Text extract:

Chocolate Cake With Mascarpone Cream And Ganache
  1. Let milk, butter, and eggs come to room temperature

  2. In a large bowl, sift together flour, cocoa powder, baking powder, sugar, and a pinch of salt

  3. Add eggs, butter, vegetable oil, milk, and vanilla extract. Mix on low speed for 2–3 minutes

  4. Line an 8-inch springform pan with parchment paper, grease it with butter, and pour in the batter

  5. Bake at 310°F (155°C) for about 60–70 minutes

  6. Use a toothpick to test doneness — if it comes out clean, it's ready. If not, continue baking and check every 5 minutes

  7. Let the cake cool in the pan for 10 minutes, then transfer to a cooling rack

  8. Wrap in plastic wrap and chill in the fridge for 40–60 minutes (or ideally a few hours or overnight)

Source excerpt:
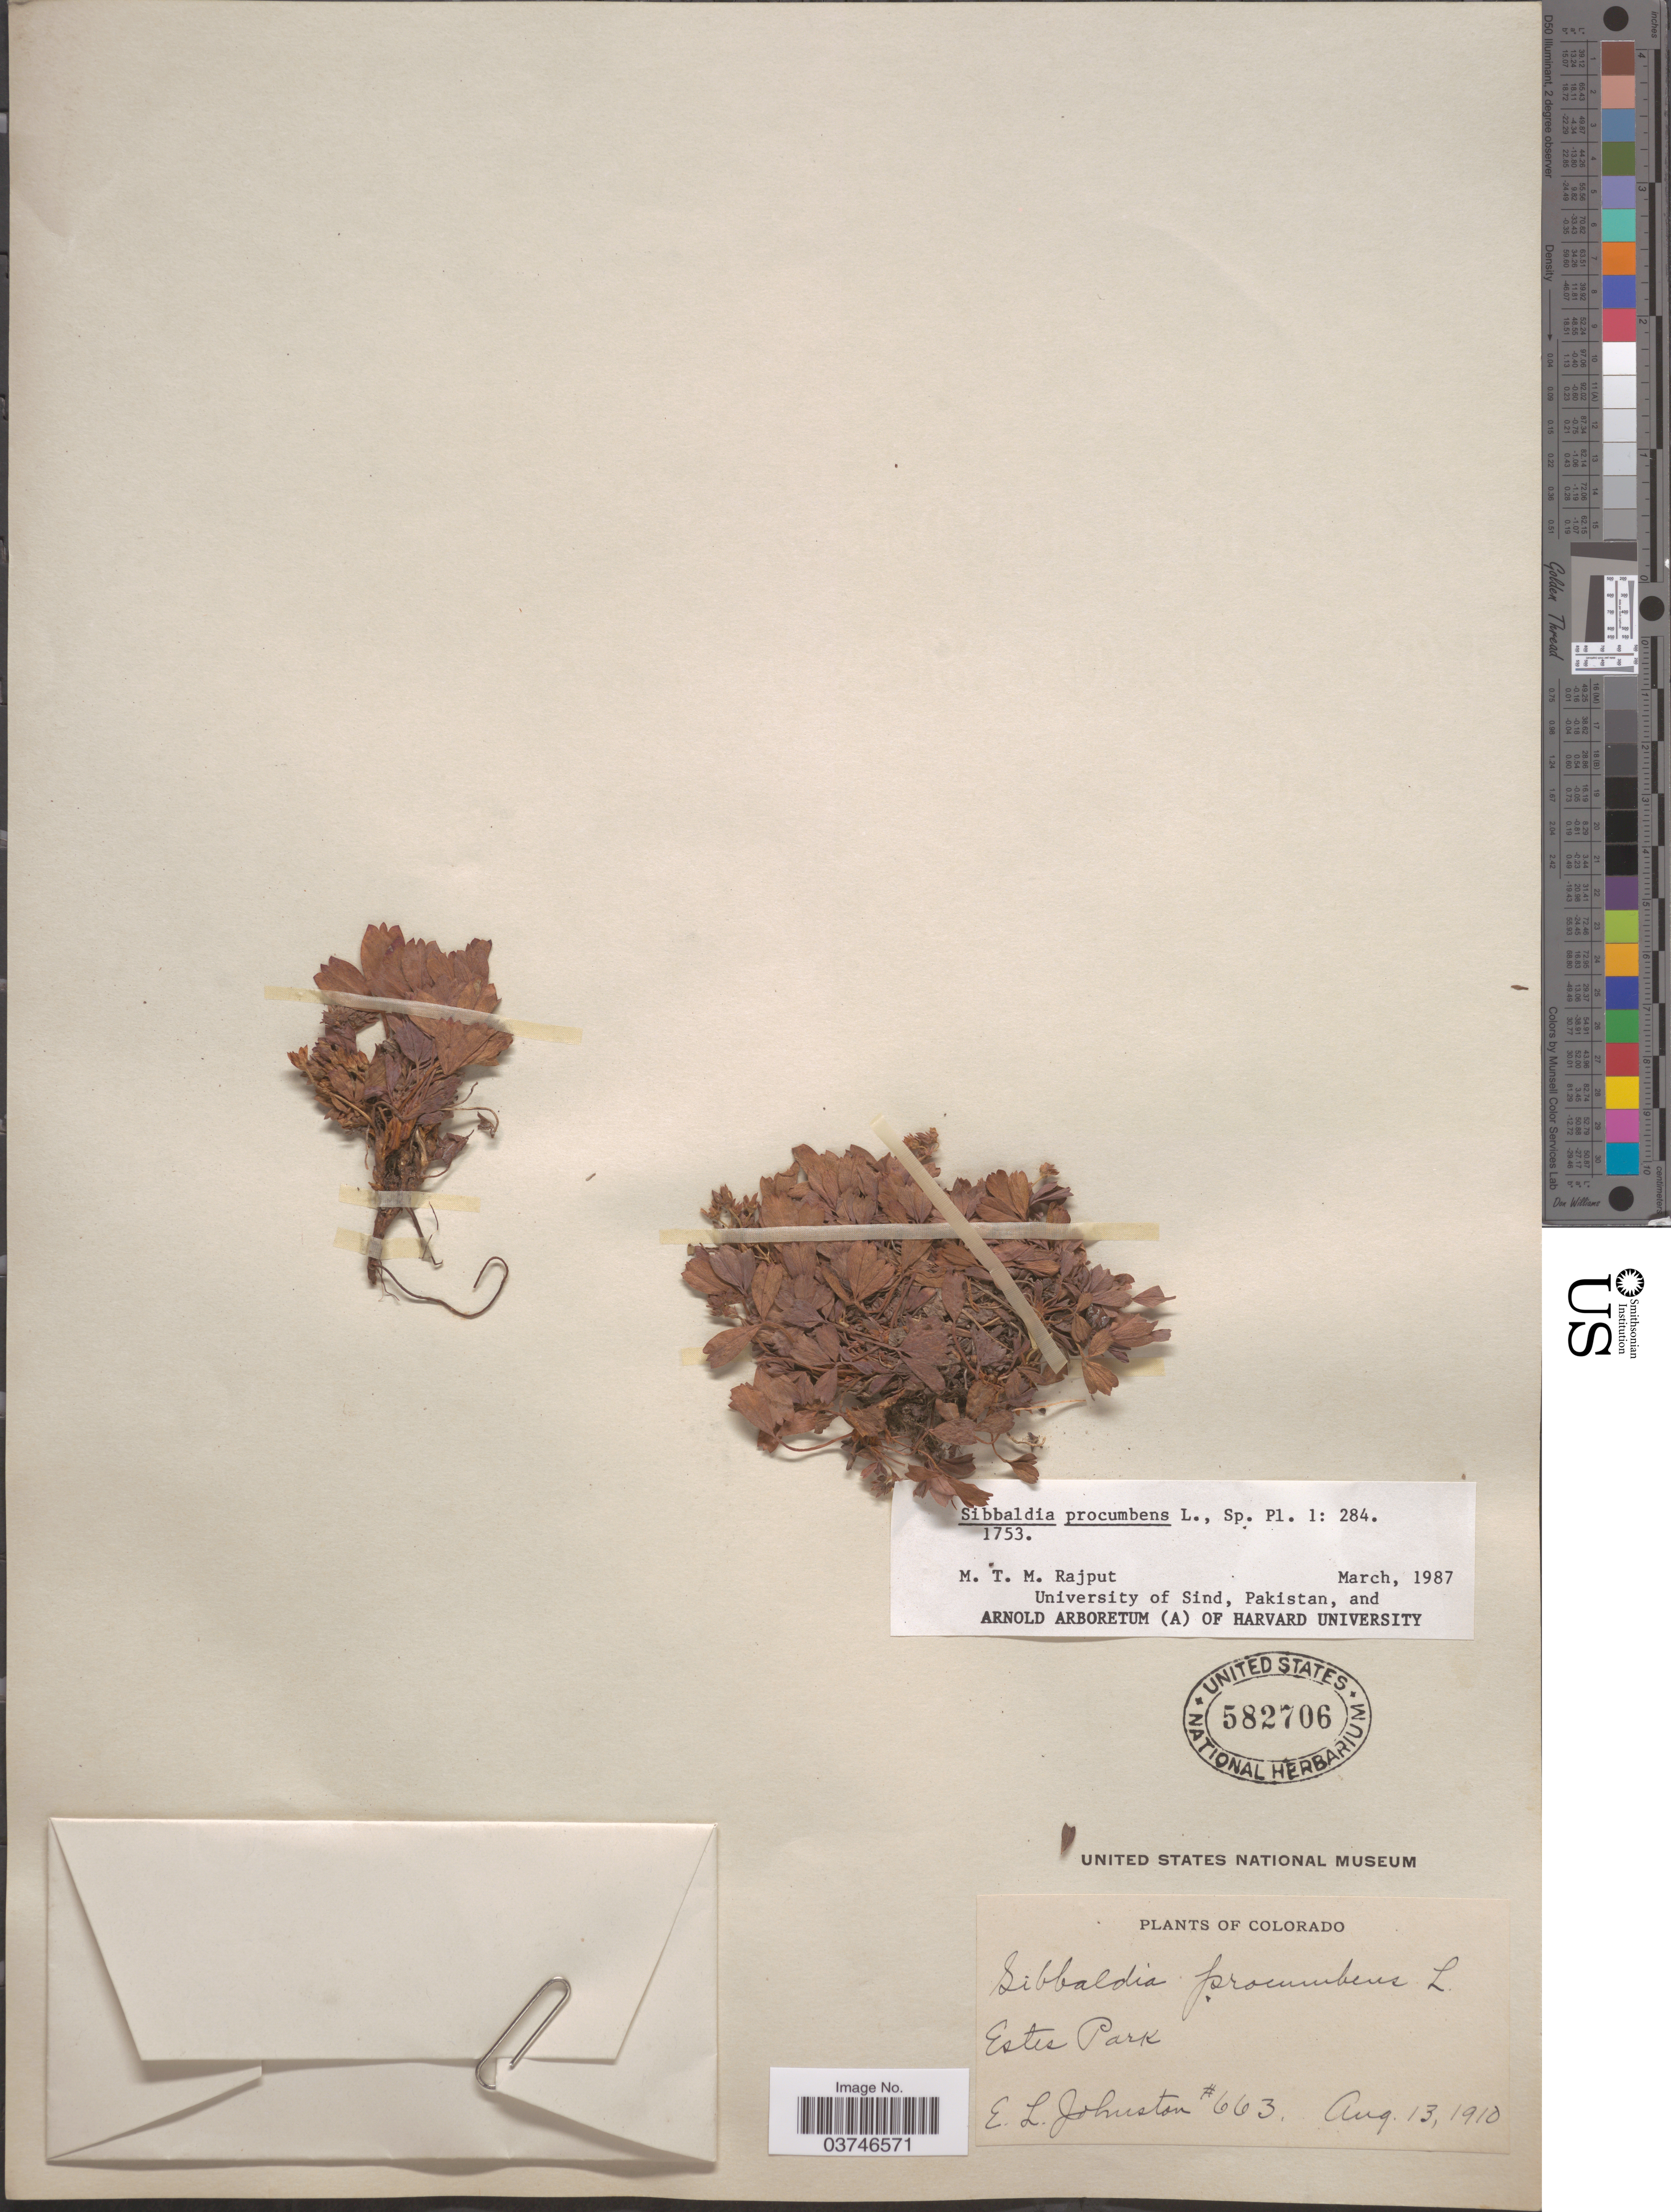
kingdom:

Exercise:
Using the chocolate cake recipe, answer yes or no to whether each statement below agrees with it, and quote the words of the recipe that decide each one. 1. The cake bakes at 310°F for about 60–70 minutes. 2. The cake cools in the pan for 30 minutes before it goes onto a cooling rack. 3. The batter is mixed on high speed.

Exercise response:
1. Yes: "Bake at 310°F (155°C) for about 60–70 minutes"
2. No: "Let the cake cool in the pan for 10 minutes, then transfer to a cooling rack"
3. No: "Mix on low speed for 2–3 minutes"